Now look at the line graph on the right. The yellow line represents the number of copies sold in print books in the past 15 years. The orange line is for the number of e-books sold. Obviously, e-books are now outselling print books if you just count copies. The lines crossed in 2011. So the answer to the debate between print and Kindle depends on what you want to count.

For me, there are two lessons to be learned here:

 Tip #4.1: Books of all kinds are more popular than ever, so keep writing.  There's a hungry audience out there.
 Tip #4.2: Don't limit yourself to one format. By all means, do use Kindle, but back it up with print copies.


Kindle Tip #3: Format Carefully

You've probably seen an e-book with horrible formatting -- half-lines, gaps where there shouldn't be any, phrases left out, disappearing images, blanks. And you know how annoying they can be.  I know of no quicker way to drive your readers away. You must either resolve to learn the rules or to pay someone to do the formatting for you. But under no circumstances should you let your traditional publisher do the formatting for you.  Not only do most not understand the rules -- they also have no stake in producing an e-book that readers can buy more cheaply than their own print version. I usually have CreateSpace do my conversions for $65.00 a book, because they are a branch of Amazon and understand the process.

A Kindle or other e-reader is NOT a book.  Its size is not set; the reader can make type larger or smaller. It has no pages, and you can't open it at random.  You can't easily read the last page first, if you're one of those who wants to know what happens in advance. Its multiple files are a mystery to most of us who are used to typing manuscripts in  linear fashion.  Fortunately, however, there are rules to help you produce a working Kindle document, even if you don't understand a thing you are doing!
Once again, let me remind you to consult the full set of rules in the free Kindle publishing guide, which you can download at: <http://www.amazon.com/dp/B00822K3Z0>. And be sure you download a fresh copy just before you are ready to begin the formatting, in case Amazon changes the rules. (They tend to do that!)

Start by taking your .doc file and doing a massive "search and replace" operation on it.  Remove all hyphens within a word, all tabs, all double spaces, and all double paragraph breaks.
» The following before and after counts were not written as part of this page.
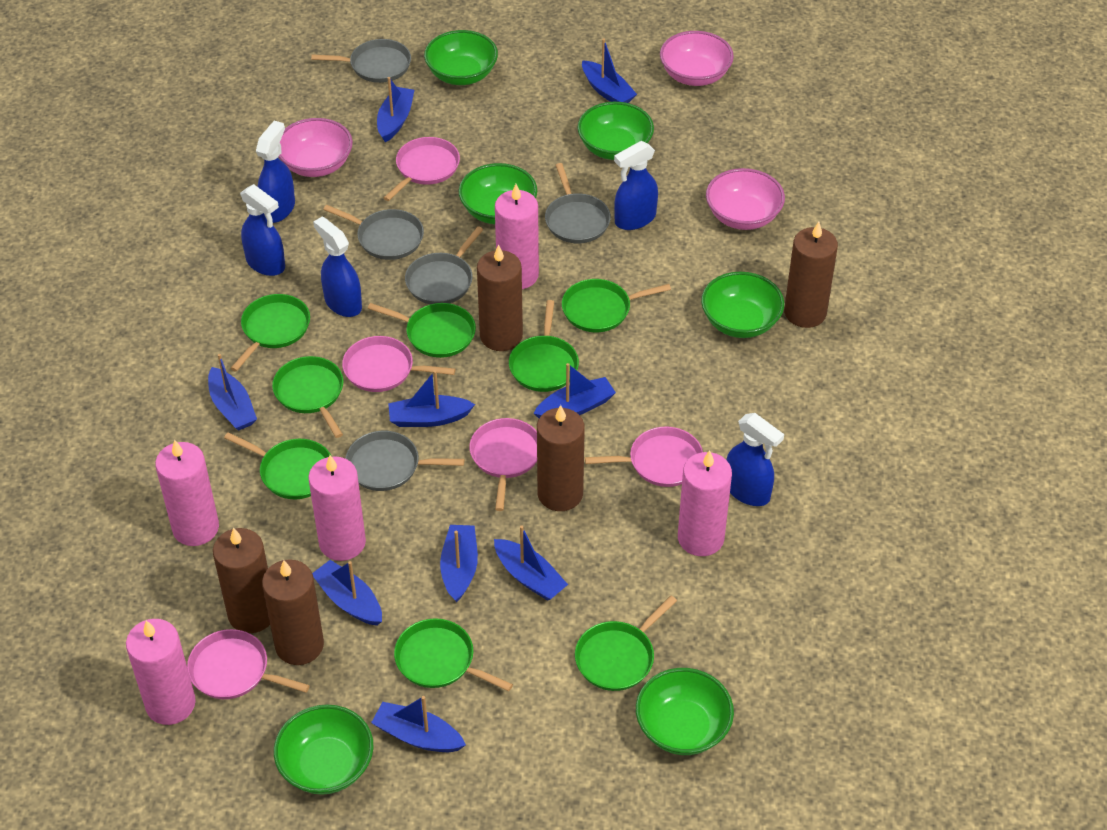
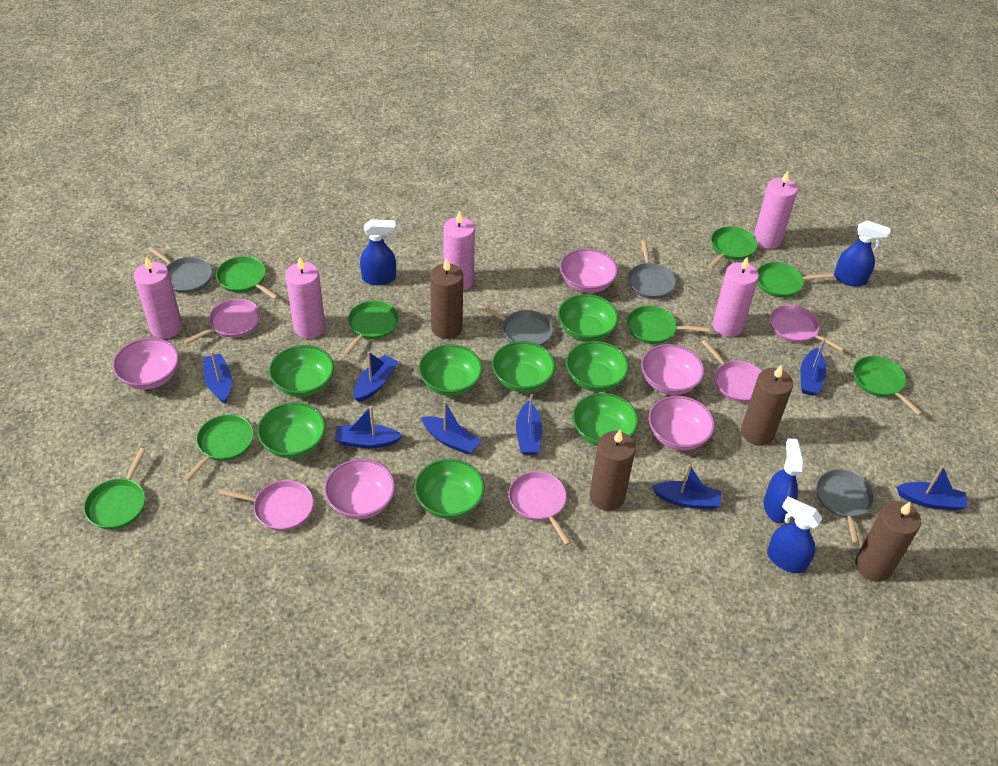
blue boat: 9 -> 8
blue spray bottle: 5 -> 4
brown candle: 5 -> 4
green bowl: 6 -> 8
grey pan: 5 -> 4
pink bowl: 3 -> 5

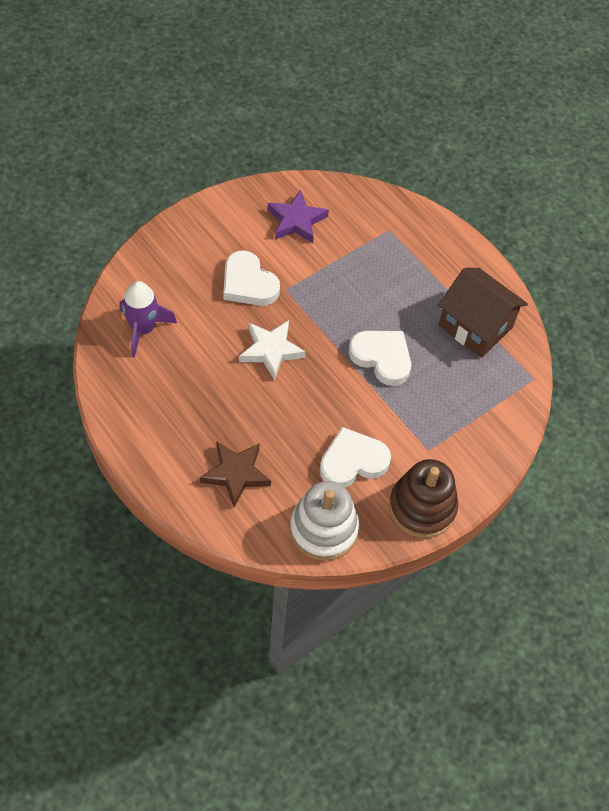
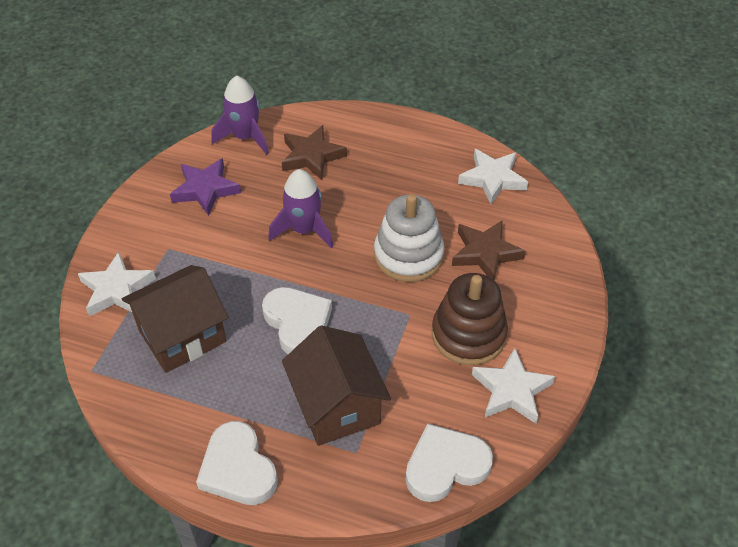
brown house: 1 -> 2
brown star: 1 -> 2
purple rocket: 1 -> 2
white star: 1 -> 3

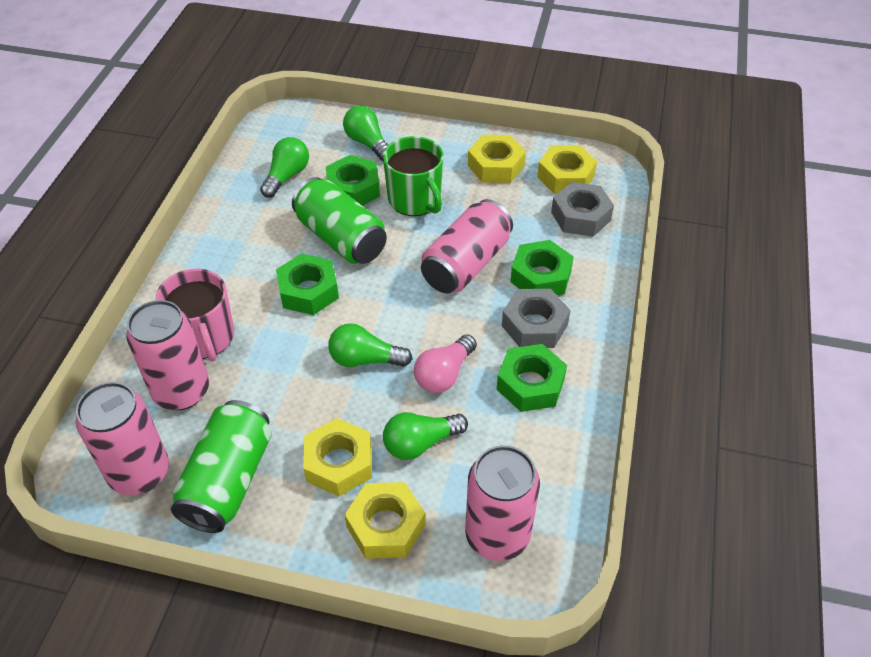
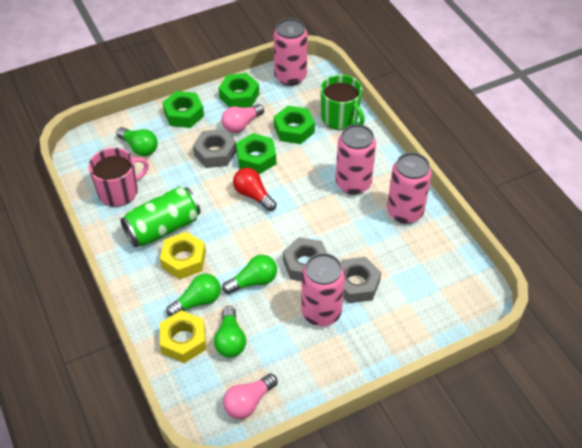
green can: 2 -> 1
grey nut: 2 -> 3
pink light bulb: 1 -> 2
red light bulb: 0 -> 1
yellow nut: 4 -> 2

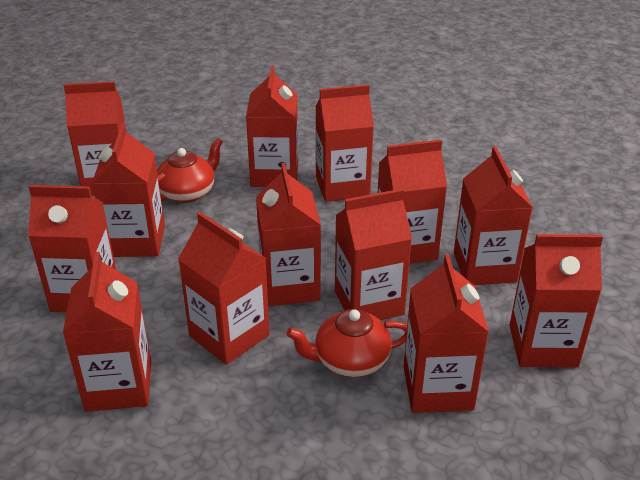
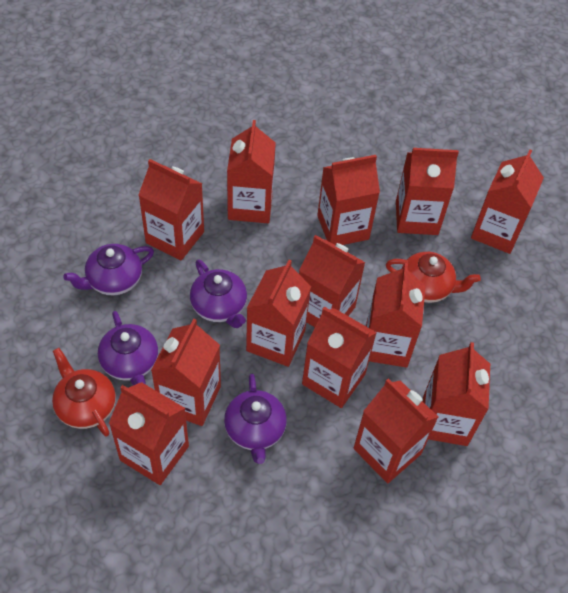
purple teapot: 0 -> 4

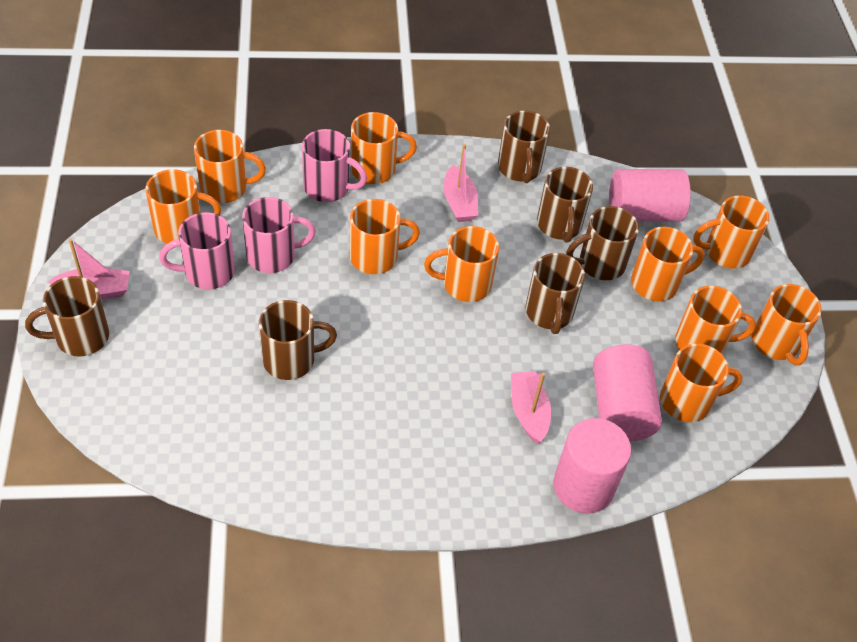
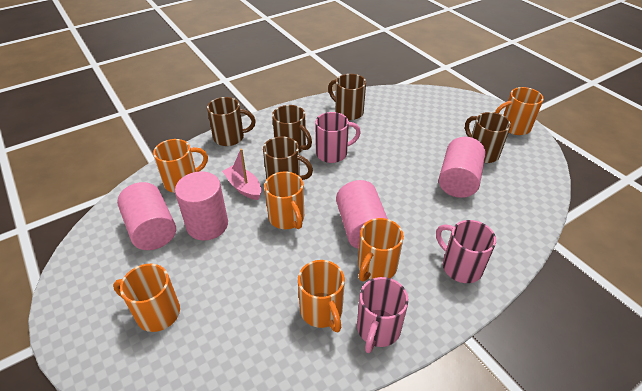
brown mug: 6 -> 5
orange mug: 10 -> 6
pink boat: 3 -> 1
pink cylinder: 3 -> 4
Get rid of all headers and footers, including page numbers (Kindles don't have pages, remember.)

Do any necessary formatting by using the "Format Paragraph" menu. You can choose the size of your paragraph indents there, but keep them small. You can also choose to leave a space between paragraphs if you prefer not to indent. Just don't do both.
 
Before you submit your file, be sure to preview the document on the KDP publishing website, just to be certain that it looks the way you want it  to.